Work task → Repeat the records word for word, from the start through the line containing "Which range on", and leave out the pictures.

• • • • • • •

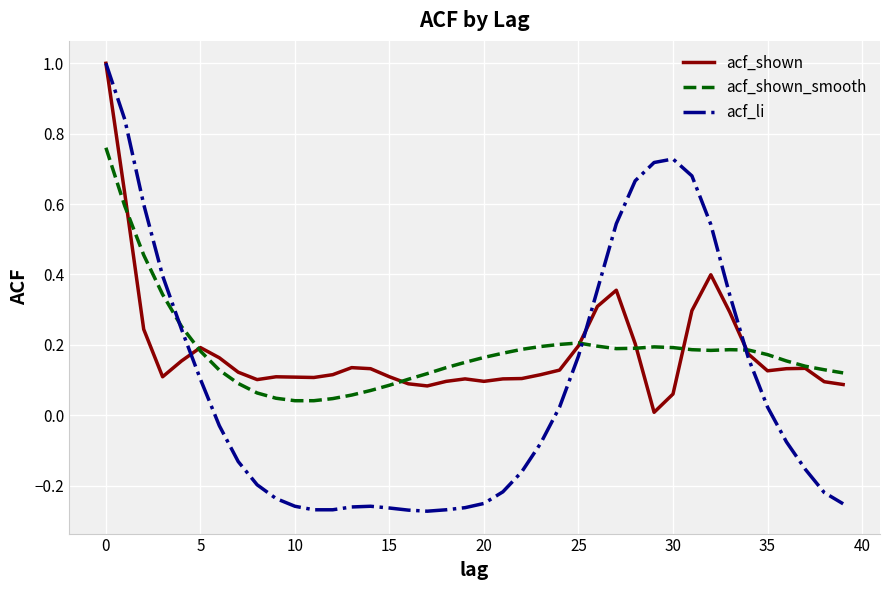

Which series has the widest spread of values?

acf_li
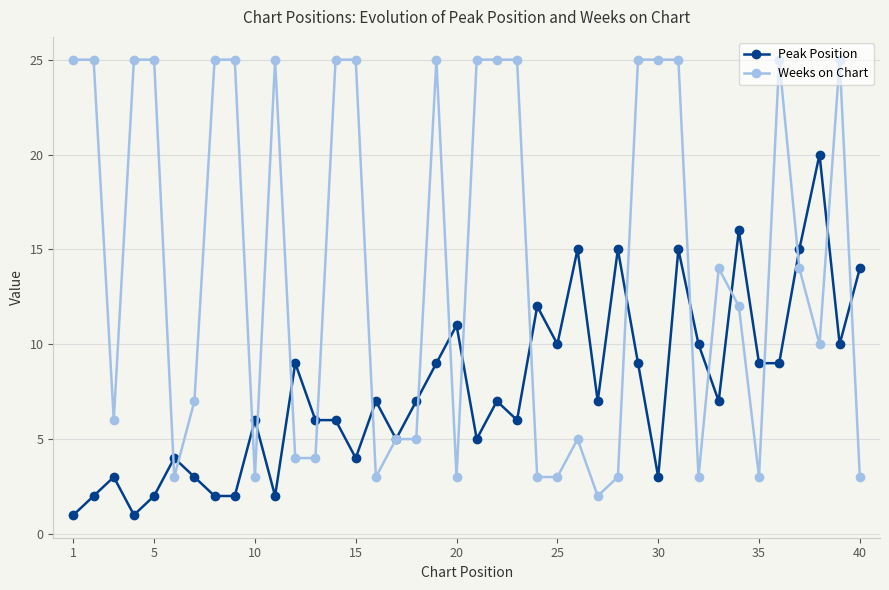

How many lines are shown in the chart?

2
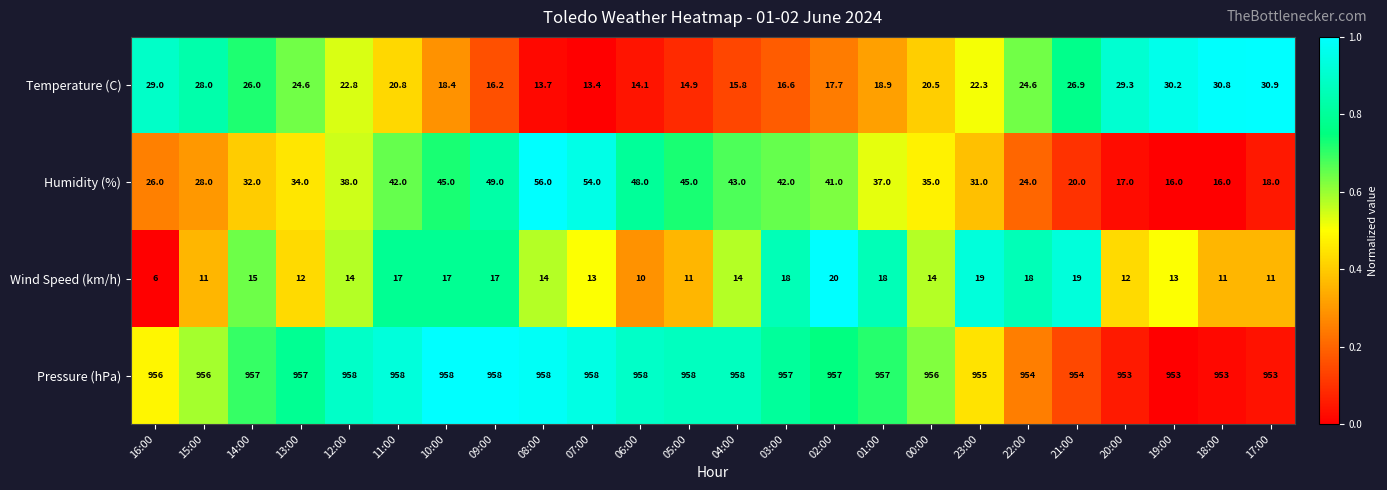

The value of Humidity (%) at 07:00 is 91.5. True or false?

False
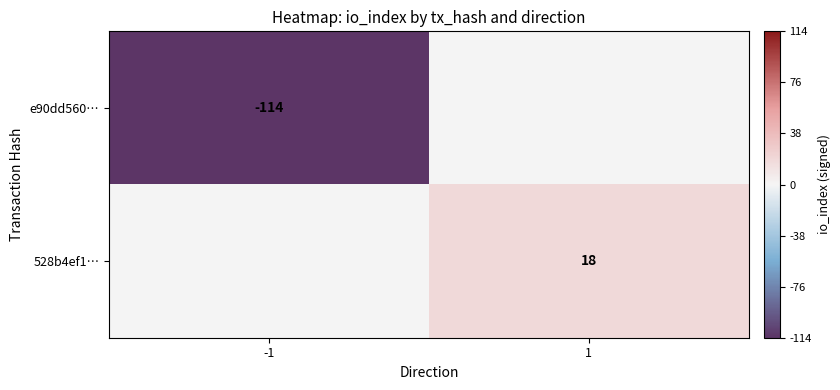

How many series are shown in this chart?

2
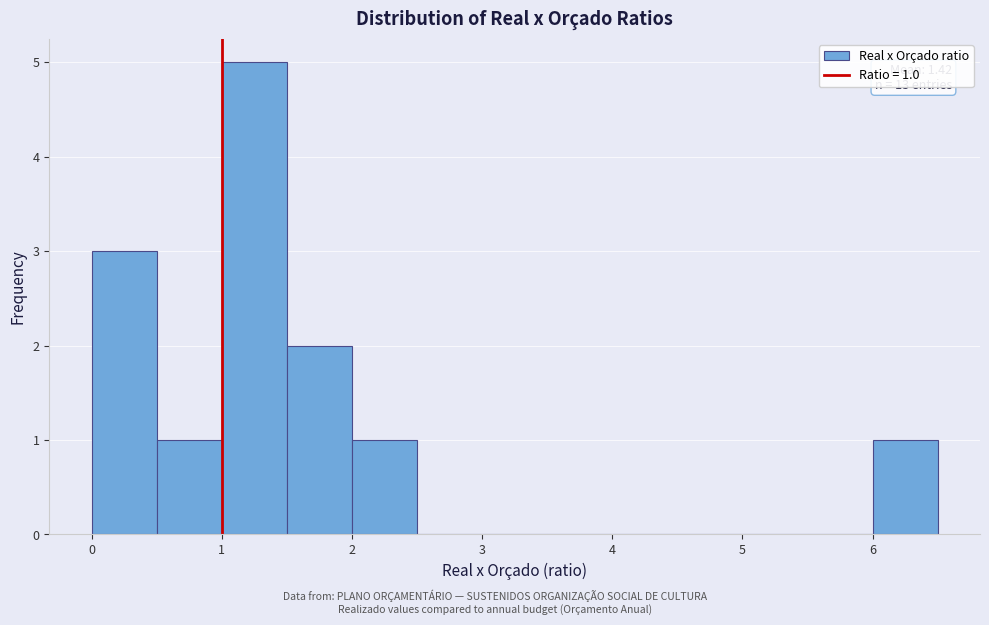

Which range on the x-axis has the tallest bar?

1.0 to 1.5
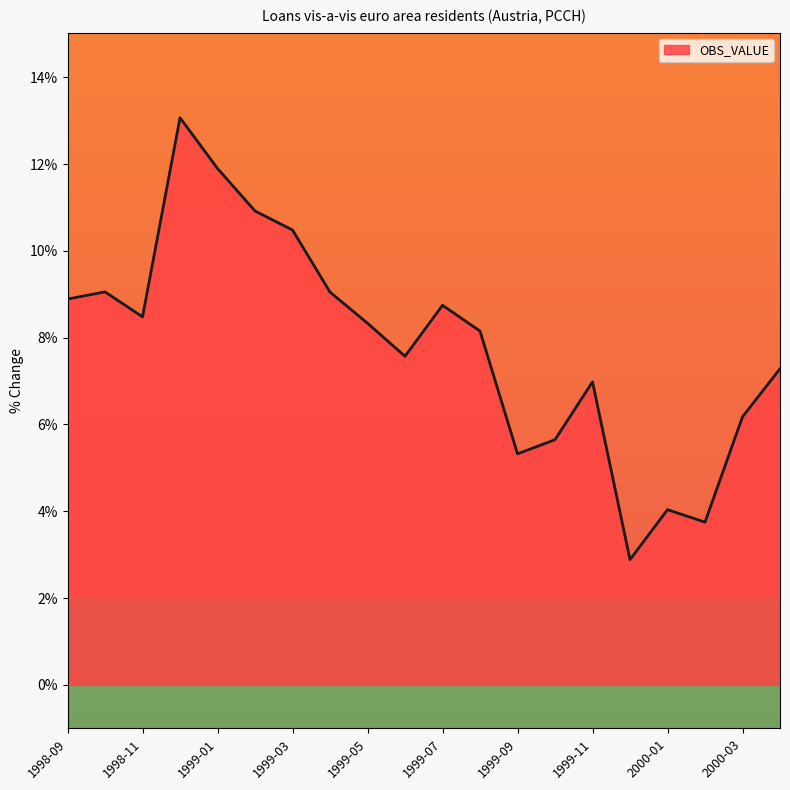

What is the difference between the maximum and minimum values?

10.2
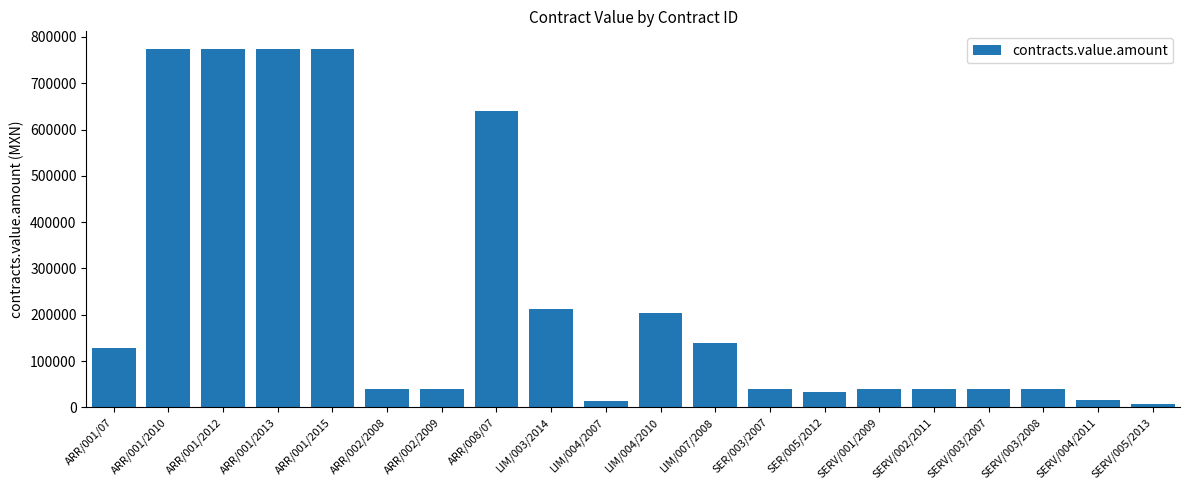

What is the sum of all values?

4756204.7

• • • • • • •

Answer space →
Which series has the widest spread of values?

acf_li

How many lines are shown in the chart?

2

The value of Humidity (%) at 07:00 is 91.5. True or false?

False

How many series are shown in this chart?

2

Which range on the x-axis has the tallest bar?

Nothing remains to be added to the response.